Written By Carla Harris
The world’s largest international bar association, the Association of Corporate Counsel recently published a comprehensive analysis of Australian wagering licensure that reveled a considerable amount of regulatory overlap in the national gaming industry. For years, political watchdog organizations such as the Rights Party of Australia have identified a problematic “regulatory creep” that significantly restricts the activities of all wagering operators that attempt to conduct business within Australian federal boundaries.
Numerous regulatory authorities currently have jurisdiction over Australian companies that support gambling operations. These regulators include each operator’s primary licensing body, its official State/Territory gambling regulator, all pertinent racing and sports controlling bodies, and various non-gambling-specific bodies such the Australian Competition and Consumer Commission. In many instances, two or more statutory organizations may enforce requirements that relate to the exact same gambling area or issue.
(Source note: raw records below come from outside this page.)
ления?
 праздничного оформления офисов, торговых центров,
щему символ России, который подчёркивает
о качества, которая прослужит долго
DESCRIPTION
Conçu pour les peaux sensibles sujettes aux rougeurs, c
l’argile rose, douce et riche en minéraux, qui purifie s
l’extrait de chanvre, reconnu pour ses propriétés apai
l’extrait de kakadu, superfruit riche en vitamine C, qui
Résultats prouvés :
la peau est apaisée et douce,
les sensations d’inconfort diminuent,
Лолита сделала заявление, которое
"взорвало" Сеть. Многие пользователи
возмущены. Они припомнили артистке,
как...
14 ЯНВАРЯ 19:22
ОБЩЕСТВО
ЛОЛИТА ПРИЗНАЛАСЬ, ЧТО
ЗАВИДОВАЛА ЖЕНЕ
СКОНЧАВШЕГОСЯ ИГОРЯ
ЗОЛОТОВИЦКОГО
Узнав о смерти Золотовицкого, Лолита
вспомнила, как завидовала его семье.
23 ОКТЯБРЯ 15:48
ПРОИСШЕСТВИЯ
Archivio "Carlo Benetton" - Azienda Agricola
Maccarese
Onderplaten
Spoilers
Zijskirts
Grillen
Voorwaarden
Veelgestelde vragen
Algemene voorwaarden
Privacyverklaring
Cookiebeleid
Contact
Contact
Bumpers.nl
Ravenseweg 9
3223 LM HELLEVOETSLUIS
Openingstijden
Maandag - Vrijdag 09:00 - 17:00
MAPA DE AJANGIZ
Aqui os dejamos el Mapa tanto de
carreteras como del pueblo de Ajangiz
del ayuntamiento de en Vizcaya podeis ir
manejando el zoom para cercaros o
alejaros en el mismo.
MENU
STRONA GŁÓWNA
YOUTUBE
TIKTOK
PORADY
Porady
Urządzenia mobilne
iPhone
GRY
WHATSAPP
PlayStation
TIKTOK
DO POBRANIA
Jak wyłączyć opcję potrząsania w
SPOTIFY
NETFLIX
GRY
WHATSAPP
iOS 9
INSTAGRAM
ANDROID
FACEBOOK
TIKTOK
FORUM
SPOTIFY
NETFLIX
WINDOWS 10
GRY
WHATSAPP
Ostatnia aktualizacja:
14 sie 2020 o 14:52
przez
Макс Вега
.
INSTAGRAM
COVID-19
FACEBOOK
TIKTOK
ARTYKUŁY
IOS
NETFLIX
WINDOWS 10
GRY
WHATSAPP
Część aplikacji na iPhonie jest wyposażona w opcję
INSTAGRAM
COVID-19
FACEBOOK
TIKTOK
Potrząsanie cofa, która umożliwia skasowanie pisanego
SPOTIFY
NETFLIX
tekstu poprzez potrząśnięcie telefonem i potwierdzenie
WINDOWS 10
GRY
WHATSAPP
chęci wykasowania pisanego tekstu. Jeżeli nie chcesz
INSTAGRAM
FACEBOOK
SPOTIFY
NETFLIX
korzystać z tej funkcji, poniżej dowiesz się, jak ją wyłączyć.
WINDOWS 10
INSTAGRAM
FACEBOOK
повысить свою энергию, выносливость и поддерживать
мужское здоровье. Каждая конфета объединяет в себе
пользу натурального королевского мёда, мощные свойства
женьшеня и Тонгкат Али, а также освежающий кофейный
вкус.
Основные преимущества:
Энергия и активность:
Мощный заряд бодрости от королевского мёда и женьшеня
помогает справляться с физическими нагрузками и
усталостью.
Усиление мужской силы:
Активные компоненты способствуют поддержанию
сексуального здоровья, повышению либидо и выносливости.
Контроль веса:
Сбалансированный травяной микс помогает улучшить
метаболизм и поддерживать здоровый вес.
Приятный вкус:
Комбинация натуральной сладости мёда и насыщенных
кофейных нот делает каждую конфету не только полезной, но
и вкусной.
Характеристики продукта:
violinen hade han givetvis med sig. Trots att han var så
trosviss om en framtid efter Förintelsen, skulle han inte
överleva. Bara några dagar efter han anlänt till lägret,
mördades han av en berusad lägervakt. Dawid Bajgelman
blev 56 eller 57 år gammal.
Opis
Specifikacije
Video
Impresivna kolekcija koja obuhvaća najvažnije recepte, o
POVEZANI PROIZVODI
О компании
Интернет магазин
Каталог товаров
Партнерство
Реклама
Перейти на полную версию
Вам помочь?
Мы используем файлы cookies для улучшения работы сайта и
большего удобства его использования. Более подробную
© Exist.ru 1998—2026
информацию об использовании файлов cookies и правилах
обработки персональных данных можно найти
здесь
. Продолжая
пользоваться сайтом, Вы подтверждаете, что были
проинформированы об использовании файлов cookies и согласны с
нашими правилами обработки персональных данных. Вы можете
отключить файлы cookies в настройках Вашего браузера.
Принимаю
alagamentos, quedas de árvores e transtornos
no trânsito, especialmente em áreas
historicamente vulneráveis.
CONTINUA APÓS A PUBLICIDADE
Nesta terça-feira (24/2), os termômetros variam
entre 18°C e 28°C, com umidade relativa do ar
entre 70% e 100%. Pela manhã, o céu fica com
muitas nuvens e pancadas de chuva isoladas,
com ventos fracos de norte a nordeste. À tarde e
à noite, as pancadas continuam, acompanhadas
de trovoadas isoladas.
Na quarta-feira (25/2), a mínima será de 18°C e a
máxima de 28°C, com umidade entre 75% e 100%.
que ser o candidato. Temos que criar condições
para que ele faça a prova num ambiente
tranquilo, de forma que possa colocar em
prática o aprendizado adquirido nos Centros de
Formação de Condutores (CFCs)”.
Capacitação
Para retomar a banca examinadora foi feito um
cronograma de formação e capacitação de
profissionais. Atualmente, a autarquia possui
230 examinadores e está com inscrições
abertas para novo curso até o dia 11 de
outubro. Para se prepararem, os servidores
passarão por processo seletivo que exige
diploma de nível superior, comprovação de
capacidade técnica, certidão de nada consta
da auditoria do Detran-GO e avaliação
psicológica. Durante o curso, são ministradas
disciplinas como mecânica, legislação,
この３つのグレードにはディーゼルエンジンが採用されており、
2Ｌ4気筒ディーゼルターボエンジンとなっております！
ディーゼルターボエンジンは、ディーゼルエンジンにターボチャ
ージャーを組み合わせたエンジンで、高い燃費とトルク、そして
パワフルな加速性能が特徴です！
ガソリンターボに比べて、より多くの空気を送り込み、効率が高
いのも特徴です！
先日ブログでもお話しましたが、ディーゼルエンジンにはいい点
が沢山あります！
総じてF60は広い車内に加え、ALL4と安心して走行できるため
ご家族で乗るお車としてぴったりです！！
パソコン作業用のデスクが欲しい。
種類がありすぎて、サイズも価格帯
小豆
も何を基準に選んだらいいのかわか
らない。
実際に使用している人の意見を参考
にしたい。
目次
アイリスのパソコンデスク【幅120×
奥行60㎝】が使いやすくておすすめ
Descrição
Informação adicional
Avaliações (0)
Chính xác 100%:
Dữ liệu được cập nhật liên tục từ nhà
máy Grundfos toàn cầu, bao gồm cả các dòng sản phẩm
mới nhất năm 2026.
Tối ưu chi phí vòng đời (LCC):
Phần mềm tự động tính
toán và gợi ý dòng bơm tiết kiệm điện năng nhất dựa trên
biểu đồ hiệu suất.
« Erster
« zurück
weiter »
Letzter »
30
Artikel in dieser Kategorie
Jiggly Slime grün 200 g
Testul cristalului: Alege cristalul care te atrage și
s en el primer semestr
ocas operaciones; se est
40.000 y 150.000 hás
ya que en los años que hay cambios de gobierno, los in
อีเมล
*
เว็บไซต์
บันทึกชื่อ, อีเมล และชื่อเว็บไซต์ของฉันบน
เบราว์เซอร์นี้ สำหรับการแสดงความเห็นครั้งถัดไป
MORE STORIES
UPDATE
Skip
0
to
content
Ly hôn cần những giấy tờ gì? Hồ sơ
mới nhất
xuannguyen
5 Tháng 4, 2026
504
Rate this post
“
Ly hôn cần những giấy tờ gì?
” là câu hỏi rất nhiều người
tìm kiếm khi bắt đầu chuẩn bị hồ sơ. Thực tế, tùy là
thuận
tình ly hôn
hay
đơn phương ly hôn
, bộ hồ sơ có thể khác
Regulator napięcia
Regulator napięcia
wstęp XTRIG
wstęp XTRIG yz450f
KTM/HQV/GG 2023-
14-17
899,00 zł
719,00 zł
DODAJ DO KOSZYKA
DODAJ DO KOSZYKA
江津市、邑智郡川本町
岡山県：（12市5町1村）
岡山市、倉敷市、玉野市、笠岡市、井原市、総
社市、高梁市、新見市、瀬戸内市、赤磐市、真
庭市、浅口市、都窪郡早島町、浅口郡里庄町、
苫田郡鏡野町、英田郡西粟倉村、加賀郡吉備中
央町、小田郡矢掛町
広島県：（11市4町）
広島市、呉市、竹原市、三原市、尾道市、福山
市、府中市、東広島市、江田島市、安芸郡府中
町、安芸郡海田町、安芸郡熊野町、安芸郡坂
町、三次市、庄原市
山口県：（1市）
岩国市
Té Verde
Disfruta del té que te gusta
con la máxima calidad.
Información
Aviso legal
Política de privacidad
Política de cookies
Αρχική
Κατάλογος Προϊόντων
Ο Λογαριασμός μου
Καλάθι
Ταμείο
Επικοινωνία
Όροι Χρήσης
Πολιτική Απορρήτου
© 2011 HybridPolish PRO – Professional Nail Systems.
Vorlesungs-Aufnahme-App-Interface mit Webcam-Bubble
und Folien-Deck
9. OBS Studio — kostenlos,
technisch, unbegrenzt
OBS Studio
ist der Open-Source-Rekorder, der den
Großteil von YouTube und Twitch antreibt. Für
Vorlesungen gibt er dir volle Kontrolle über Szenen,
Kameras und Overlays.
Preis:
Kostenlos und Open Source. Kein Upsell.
For example, in 2014, wagering operators faced a number of new challenges from the New South Wales thoroughbred racing regulating body, Racing NSW. The organization introduced a number of new approval conditions, including restrictions concerning the advertising of gambling products and provisions that require operators to accept certain minimum bets. These new stipulations cover the exact same ground as existing requirements that are already in effect under licensing bodies such as the Northern Territory Racing Commission and under federal public policies such as the Australian Consumer Law.
In 2015, Australia will host both the Asian Cup and the Cricket World Cup. By loosening existing restrictions in federal gambling laws and regional licensing stipulations, the country stands to benefit by capturing capitol that would otherwise go to offshore wagering operations.